AHSS Speaker Series and Colloquium. Four speaker panels focusing on
collections in the Arts, Humanities, and Social Sciences, will culminate in
the Colloquium on December 10, 2003, from 9-3 at the Clark Kerr campus. A
working group of Gail Ford, Michaelyn Burnette, Jim Spohrer, and Susana
Hinojosa are working to develop and produce these events.
Patty will participate today in the first conference call of the UC
group to assess UC's shared print archive. Patty noted that important
questions are being raised, including what materials are officially part of the
shared print archive; and whether or not this material should be available
for use at campuses on a Library Use Only basis. This discussion is often
phrased in terms of whether the shared print archive should be
reinterpreted to be a dark archive or a dim archive or a
cohesive shared print collection. There is also some thought that decisions made
now, when the shared print archive is mirrored by electronic online access,
might later be applied to a shared print archive of monographs having no
similar, ubiquitous, form of access.
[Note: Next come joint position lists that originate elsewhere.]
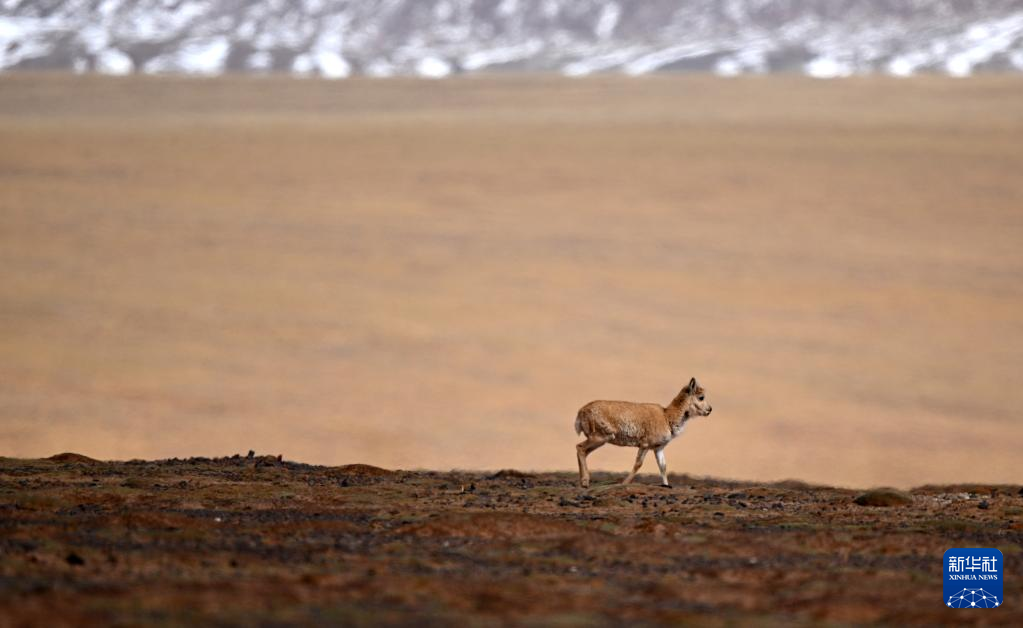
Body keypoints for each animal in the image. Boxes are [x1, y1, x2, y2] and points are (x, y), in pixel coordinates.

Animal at [574, 378, 712, 488]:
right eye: (701, 397)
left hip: (599, 440)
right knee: (580, 447)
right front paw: (624, 483)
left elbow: (663, 467)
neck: (667, 416)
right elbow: (638, 464)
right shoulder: (645, 445)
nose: (710, 409)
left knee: (583, 451)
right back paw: (585, 482)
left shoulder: (658, 448)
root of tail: (581, 412)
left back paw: (583, 481)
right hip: (600, 437)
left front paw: (666, 485)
UC Berkeley is drafting a position
paper on this for submission to various involved UC-wide groups.
II. DiLib Business
no new business
III. Collections Themes (reproduced at end of minutes)
The group discussed final wording, then developed ideas on how this
document has been and can be used:
*should go up on the web page
*can be used as a tool to evaluate decisions made and projects undertaken
during the year at UC Berkeley
*can be used as a tool to evaluate the impact of CDL proposals on UC
Berkeley's goals/intentions
*should correlate to planning documents like the bubble diagram
that Patty presented at the last Early Bird on collections projects in the works.
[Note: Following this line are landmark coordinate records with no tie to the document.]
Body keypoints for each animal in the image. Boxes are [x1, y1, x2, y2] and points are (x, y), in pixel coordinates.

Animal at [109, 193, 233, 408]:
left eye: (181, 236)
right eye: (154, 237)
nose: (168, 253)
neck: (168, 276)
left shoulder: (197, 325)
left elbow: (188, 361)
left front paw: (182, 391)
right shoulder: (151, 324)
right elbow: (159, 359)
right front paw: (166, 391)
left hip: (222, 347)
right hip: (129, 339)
*can be used as an orientation tool for new staff
*gives everyone a common understanding within the Library, that can then
be used in conversations outside the Library (e.g., with faculty)
*has already and will continue to inform how staff reassignments are
negotiated by Library administration.
IV. Scholarly Publishing
A memo went from Chancellor Berdahl, U.L .Tom Leonard and LIBR co-chairs
Elaine Tennant and Tony Newcomb. The letter has generated lots of campus
interest: one Daily Cal article already published and one or two are in the
works. The Library has received about 20 responses. Jean McKenzie reported
getting one inquiry, as did Phoebe Janes.
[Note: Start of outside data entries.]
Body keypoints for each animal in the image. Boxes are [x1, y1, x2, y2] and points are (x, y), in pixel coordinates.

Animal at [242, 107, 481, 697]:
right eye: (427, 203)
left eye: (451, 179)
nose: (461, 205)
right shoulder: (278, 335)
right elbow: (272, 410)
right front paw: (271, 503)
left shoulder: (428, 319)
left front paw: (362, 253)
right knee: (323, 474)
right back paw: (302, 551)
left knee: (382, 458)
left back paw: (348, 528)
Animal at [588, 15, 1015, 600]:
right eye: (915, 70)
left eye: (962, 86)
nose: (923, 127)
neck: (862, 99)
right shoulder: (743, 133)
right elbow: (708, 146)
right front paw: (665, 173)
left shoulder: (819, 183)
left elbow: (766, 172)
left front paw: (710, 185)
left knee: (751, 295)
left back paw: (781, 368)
Patty wanted to iterate that the message we would like to consistently give
is as follows: the model of for-profit publishing, where annual increases
in prices outrun Library's increases in budgets is NOT sustainable.
Inflation cannot continue to outpace available funds.
The UC Academic Council intends to send a letter to all UC faculty fairly
soon. CDL is also hosting two fall meetings (one in the north, and one in
the south) with a few faculty from every campus. Both of these events are
likely to keep alive the issues of scholarly publishing. It is hoped that
they may also begin us on the road towards reasoned discussions with
workable solutions.
CDL has just issued a new website on the topic:
http://libraries.universityofcalifornia.edu:8081/scholarly/
V. Elsevier Planning
Patty has named a working group (Milt Ternberg, Camille Wanat, Beth Weil,
Margaret Phillips, and MaryAnn Mahoney) to give some thought to how much
Berkeley can afford to pay Elsevier as one of our many journal providers.
VI. 2004/2005 budget target and monograph inflation
Patty reminded everyone that the cut last year was assigned first to the
Sciences via cancelling Elsevier print. The remaining was divvied up among
selector funds using the same hybrid model as has been used in the last
several years. The difference in the last calculation was that no inflation
was given for m-funds before the cut target was calculated. The hybrid
included what would have been the monograph base with inflation.
When asked why we did not factor in the variable nature of inflation on
serials by discipline, Patty reported that she had investigated this quite
a bit for the first allocation made after she became acting AUL for
Collections, and that our reporting structures do not provide a good,
reliable way to determine variable rates of inflation by fund codes. John
Roberts suggested that perhaps this should be possible, and he was invited
to submit a proposal to Patty before the next CC meeting if he wishes.